I am 201 pounds. I hate being 201 pounds. I feel big. I have no energy. None of my clothes fit. I just want to hibernate and binge Netflix and eat jelly-filled donuts and Ben and Jerry's Americone Deam and wear mummus and pretend this is not my life.
But there inevitably comes a time when I have to drag my fat butt off the couch and engage with the real world. And by real world I mean my kids. And husband. And other moms. And friends. And at those times, my reality comes crashing back down on me, and I am in pain.
Five years ago I weighed 150 pounds, give or take. It was the thinnest I'd been in years after coming down from a high of 242 pounds. The last 40 pounds of that 242 pounds came after taking an antidepressant and gaining a shocking amount of weight in a short 6 month period. I'd worked hard to get there and had lost the weight over the course of nearly 10 years.
But then, as inevitably happens, the weight started creeping on. I got up to around 170 pounds and then I made a mistake. I decided to try a different antidepressant (which supposedly does not cause weight gain (!). Three months and 30 pounds later, here I am at just over 200 pounds, and I'm even more depressed than I was before.

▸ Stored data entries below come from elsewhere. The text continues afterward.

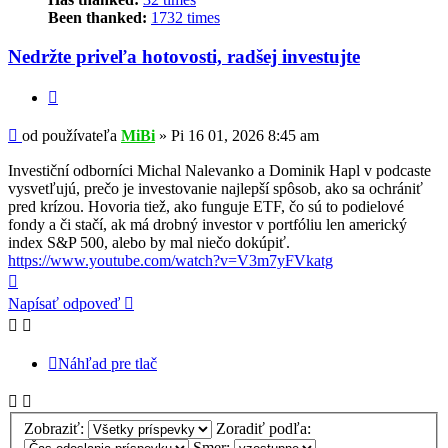
Been thanked:
1732 times
Nedržte priveľa hotovosti, radšej investujte
Citovať
Príspevok
od používateľa
MiBi
»
Pi 16 01, 2026 8:45 am
Investiční odborníci Michal Nalevanko a Dominik Hapl v podcaste
vysvetľujú, prečo je investovanie najlepší spôsob, ako sa ochrániť
pred krízou. Hovoria tiež, ako funguje ETF, čo sú to podielové
fondy a či stačí, ak má drobný investor v portfóliu len americký
index S&P 500, alebo by mal niečo dokúpiť.
https://www.youtube.com/watch?v=V3m7yFVkatg
Hore
Napísať odpoveď
Náhľad pre tlač
Zobraziť:
Zoradiť podľa:
Smer: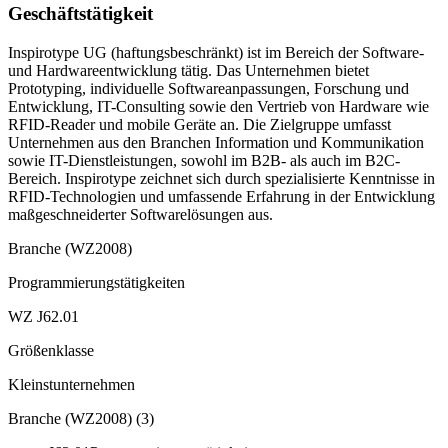
Geschäftstätigkeit
Inspirotype UG (haftungsbeschränkt) ist im Bereich der Software-
und Hardwareentwicklung tätig. Das Unternehmen bietet
Prototyping, individuelle Softwareanpassungen, Forschung und
Entwicklung, IT-Consulting sowie den Vertrieb von Hardware wie
RFID-Reader und mobile Geräte an. Die Zielgruppe umfasst
Unternehmen aus den Branchen Information und Kommunikation
sowie IT-Dienstleistungen, sowohl im B2B- als auch im B2C-
Bereich. Inspirotype zeichnet sich durch spezialisierte Kenntnisse in
RFID-Technologien und umfassende Erfahrung in der Entwicklung
maßgeschneiderter Softwarelösungen aus.
Branche (WZ2008)
Programmierungstätigkeiten
WZ J62.01
Größenklasse
Kleinstunternehmen
Branche (WZ2008)
(
3
)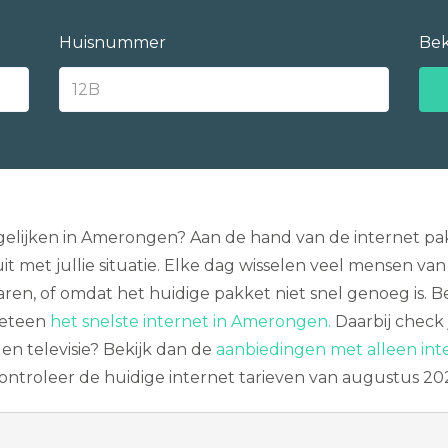
Huisnummer
Bek
gelijken in Amerongen? Aan de hand van de internet pakk
met jullie situatie. Elke dag wisselen veel mensen van 
aren, of omdat het huidige pakket niet snel genoeg is. 
meteen
het snelste internet in Amerongen.
Daarbij check j
 en televisie? Bekijk dan de
aanbiedingen met alleen int
 controleer de huidige internet tarieven van augustus 20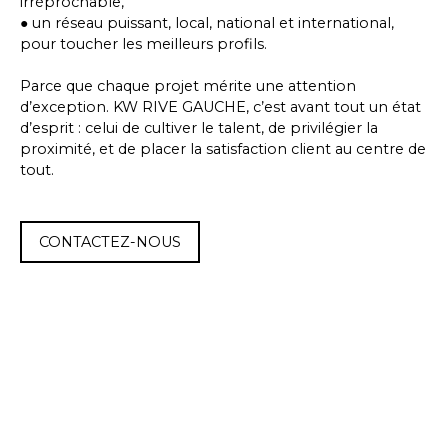
irréprochable,
● un réseau puissant, local, national et international,
pour toucher les meilleurs profils.
Parce que chaque projet mérite une attention
d’exception. KW RIVE GAUCHE, c’est avant tout un état
d’esprit : celui de cultiver le talent, de privilégier la
proximité, et de placer la satisfaction client au centre de
tout.
CONTACTEZ-NOUS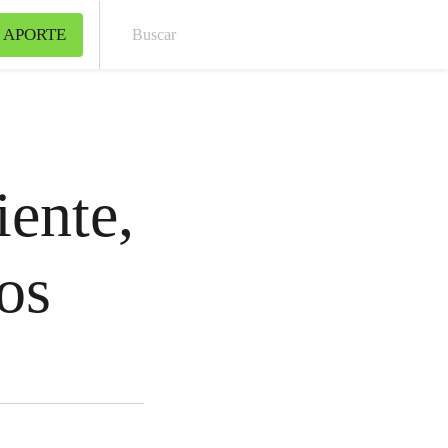
 APORTE
Bus
iente,
os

I am not in the category of person who experiences a slow creep of weight gain on antidepressants. I am one of the folks in the outlying categories who gain weight incredibly rapidly on these drugs.
So now I have to figure out how to lose the weight again. But it's been 15 years since I last had to face such a monumental task, and my life is in a completely different place than it was back then. The challenges, nuances, and habits are not the same.
It's time to do a total, mid-life reset. I turn 45 in 4 months. I am going to spend the next 4 months doing everything I can to create the life I want. It's going to involve some tears, many bad days, hopefully just as many good days, and a lot of work.